The statement above was retweeted by Latour. It is very interesting when viewed in terms of his own categories, and is also flattering for Trump’s supporters. The « supporters » on this analysis are not the literal-minded Trumpians who endorse his aims, attitudes, and utterances, but rather those who consider Trump as a symbol of all that is not right in the political process, Trump himself included.
That is to say that in this case we have a « crossing » between MET and POL trying to modify or to disrupt POL. Unfortunately this intervention from MET into POL becomes literalised and distorted by its inclusion into POL, whether it wants to or not. As Michael Moore says, if you voted Trump to thumb your nose at the political establishment it made you feel good for a day or two, but then you realise that you are stuck with him as president.
Note: this sort of crossing of modes is not as well explored or analysed as the distinction of the modes.
Prior to the vote this enthusiasm for a de-literalised Trump, for a symbolic Trump, could be assigned many meanings. But the voting process itself has now literalised this symbolic engagement. A literal president has been elected.
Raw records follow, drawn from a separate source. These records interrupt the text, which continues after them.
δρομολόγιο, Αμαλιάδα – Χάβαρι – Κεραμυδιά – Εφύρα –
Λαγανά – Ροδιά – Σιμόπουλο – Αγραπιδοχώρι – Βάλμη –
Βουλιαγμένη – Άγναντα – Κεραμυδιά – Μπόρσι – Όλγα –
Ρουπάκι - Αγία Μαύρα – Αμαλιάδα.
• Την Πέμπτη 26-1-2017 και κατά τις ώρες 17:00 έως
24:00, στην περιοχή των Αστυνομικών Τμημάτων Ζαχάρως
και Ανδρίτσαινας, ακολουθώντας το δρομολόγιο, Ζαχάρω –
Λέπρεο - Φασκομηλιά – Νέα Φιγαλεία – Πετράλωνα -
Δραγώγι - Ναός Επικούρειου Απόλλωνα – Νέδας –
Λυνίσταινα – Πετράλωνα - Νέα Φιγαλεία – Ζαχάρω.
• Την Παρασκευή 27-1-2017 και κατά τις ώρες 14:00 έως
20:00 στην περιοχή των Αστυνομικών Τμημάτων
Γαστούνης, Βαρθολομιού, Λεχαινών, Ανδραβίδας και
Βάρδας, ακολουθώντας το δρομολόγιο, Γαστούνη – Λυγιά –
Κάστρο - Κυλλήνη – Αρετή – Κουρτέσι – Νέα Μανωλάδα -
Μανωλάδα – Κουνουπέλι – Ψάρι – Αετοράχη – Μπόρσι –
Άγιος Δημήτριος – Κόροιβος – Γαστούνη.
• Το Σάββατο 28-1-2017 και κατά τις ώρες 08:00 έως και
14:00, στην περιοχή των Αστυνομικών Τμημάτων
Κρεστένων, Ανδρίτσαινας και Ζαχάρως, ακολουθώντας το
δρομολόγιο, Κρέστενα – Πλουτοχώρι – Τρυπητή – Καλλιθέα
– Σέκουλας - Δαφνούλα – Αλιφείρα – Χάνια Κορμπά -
This points up a defect in Latour’s explication of POL. Latour’s AIME explains politics as belonging to a different truth-regime than referential speech (REF), thus dangerously opening the door to legitimating trumpery of all sorts. Despite Latour’s disclaimers and denunciations his system of modes of veridiction, which distinguishes political truth from referential or factual truth, can be seen as a legitimation of Trumps post-factual strategies and of the endorsement they received from the polls.
Further, Latour’s analysis of all the modes, including POL, systematically privileges and empowers experts rather than participants. Strangely, Latour’s analysis of politics (POL) doesn’t cover voting.
Latour’s tweet seems implicitly to reply to the question: what is the mode of existence of democratic voting? by implying that it is MET (pathos), or in other words that it concerns the beings and truths of metamorphosis rather than the beings and truths of politics. The problem is that the vote inaugurates a new sub-regime of political enunciation, even more detached from factual truth, at the same time that it installs a new literal president in office.
I think that Latour should take this occasion to reflect on what his AIME project taken as a metamorphic symbol in fact symbolises. A second question would be: what is the effect of AIME when it is taken literally (DC)? How does it intervene empirically in different modes? Does AIME too have a fundamentalist aspect or following? How does AIME with Latour as its mouthpiece in fact intervene in the media and what is the status, and the effects, of the interventions?
A third question would be on the conflict between diplomacy and democracy within AIME. Hillary Clinton was selected in terms of the diplomatic negotiations within her party and its allies. But she was not democratically elected by the people. Is the actual vote, including the people who abstained, a case of a metamorphic (non-literal) comment, a referential one, or a political one? What does this result show about AIME’s privileging of diplomatic forms of negotiation over democratic dialogue?
My worry is that even Latour has a literalised understanding of his own AIME project that sometimes dominates. I am not attacking the system, which I have repeatedly said is a « game-changer » in the field of Continental Philosophy and beyond, I am just doing my job as a philosopher, unpacking presuppositions and gaps in Latour’s statements, tracing his own literalism.
I have de-literalised Latour’s project from the beginning, which is one reason why I do not automatically endorse everything he says. I am not an official AIME member or follower, but a pluralist fellow-traveler. AIME itself is a battleground between metamorphism and literalism. Its politics is based on the diplomacy of experts rather than the democracy of participants, which is why it has nothing but platitudes and reprimands to contribute to the analysis of the situation.
The « dichotomy » I am commenting is not mine, but one endorsed by Latour: seriously vs literally. My argument is pluralist. Latour’s AIME should have led him to see more modes of existence at work, and to see the terms of this dichotomy differently. In this post I have been talking about REF, MET, POL, DC and « being as other ».
Further there is the reflexive argument that Latour’s own pronouncements fall under the same dichotomy, when he is not being careful and scholarly.
Practitioners of Latour’s methods have no « authority » on a conceptual question (and vice versa). That would be empiricism 1.0 or literalism. The whole question is the difference between « empiricism 1.0 » (taking literally) and « empiricism 2.0 » (taking seriously).
I am a participant in the AIME project in that I publicised it, participated in a reading group, blogged on the book from the beginning, corresponded with Latour, made contributions to the site, contributed an article to the final catalogue, attended the final Assembly and was the interpreter for Clive Hamilton at that Assembly, and nevertheless was never a literal follower.
So my own participation belongs to Latour’s de-literalised empiricism 2.0. The problem is that Latour himself slides from one empiricism to the other, from systematic literalism (matters of fact) to pragmatic engagement (matters of concern) and back, seemingly without noticing it (some of the time) or for rhetorical advantage.
Note: I am using « rhetorical » here ad hominem to suggest that Latour sometimes does not respect his own conceptual field.
My idea is that AIME’s fifteen categories gives us a rich instrument of analysis for all sorts of things, including the recent election, but that more modes than two must be taken into account.
Note: this post is meant as a follow-up to my reaction to a form of « Latour-bashing » that I often see on facebook not only from supporters of OOO, SR and Laruelle, but also from those of Badiou and Zizek, and as a defence of Latour’s pluralist style of thinking, as opposed to the peculiarly one-dimensional style he adopts in his interventions in the press.
So despite my critical remarks I am here reprising Latour’s AIME project (in my own way).